━━━ Supplied text
Prevention of tapping is better than toughing it out. You will learn toughness and it will be thrust upon you, multiply this the smaller the practitioner.

Did you tap 0 times and find yourself exhausted, blood drained from your face from the choke your ego forced you to endure, or the armbar that left you unable to roll the next day, week, month?

You learned nothing.
Apart from your threshold for oxygen deficit and for pain. This is not an ongoing lesson that bears as much fruit as the lesson of becoming self-aware about why you got in the situation, not surviving it.

Chess players analyse the board not for a quick, cheap finish, but seek to outsmart and outclass their opposition. The opposition on the receiving end of a “check’ with their king in danger doesn’t brag at their toughness when they evade the situation, nor should you take similar pride in being outclassed and outmatched yet refuse to accept a defeat you invited.

So how often should you tap?
Every single time you are checkmated.

When shouldn’t you tap?
When you functionally recognise attacks, danger and deconstruct an incoming submission.

Being a white belt, a novice, a beginner, is a marathon of disappointments if your sole purpose on the mat is to tap or be tapped. Maturity of learning in a grappling context comes when the end goal is not to defeat, but to learn and craft your own passage thought the jiu-jitsu art.

Master Helio Gracie, the godfather or Brazilian Jiu-Jitsu, rolled well into his nineties not with the purpose to win and defeat those he met on the mats, but to remain defensively uncompromised. So if the master can do it util the years before his passing, so can you, but start now.
━━━━━━
━━━ Supplied information
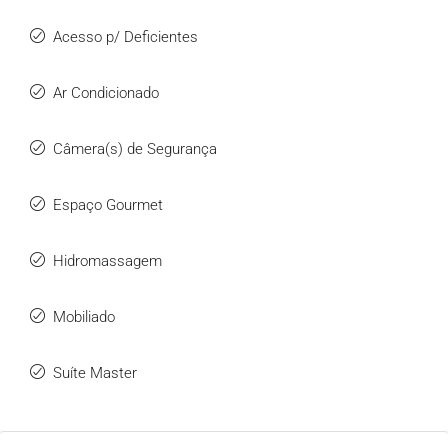
Acesso p/ Deficientes
Ar Condicionado
Câmera(s) de Segurança
Espaço Gourmet
Hidromassagem
Mobiliado
Suíte Master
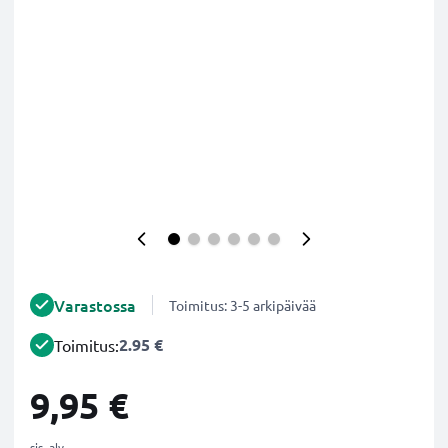
Varastossa
Toimitus: 3-5 arkipäivää
2.95 €
Toimitus:
9,95 €
sis. alv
━━━━━━
Activities:
1. Duplicate the part of the passage on tapping in jiu-jitsu that opens with the words containing "So how often" and closes with "an incoming submission.".
2. Rewrite the lines of all the records with "Toimitus" switched to "Kuljetus", leaving everything else unchanged and omitting the pictures.

Numbered responses:
1.
So how often should you tap?
Every single time you are checkmated.

When shouldn’t you tap?
When you functionally recognise attacks, danger and deconstruct an incoming submission.

2.
Acesso p/ Deficientes
Ar Condicionado
Câmera(s) de Segurança
Espaço Gourmet
Hidromassagem
Mobiliado
Suíte Master
Varastossa
Kuljetus: 3-5 arkipäivää
2.95 €
Kuljetus:
9,95 €
sis. alv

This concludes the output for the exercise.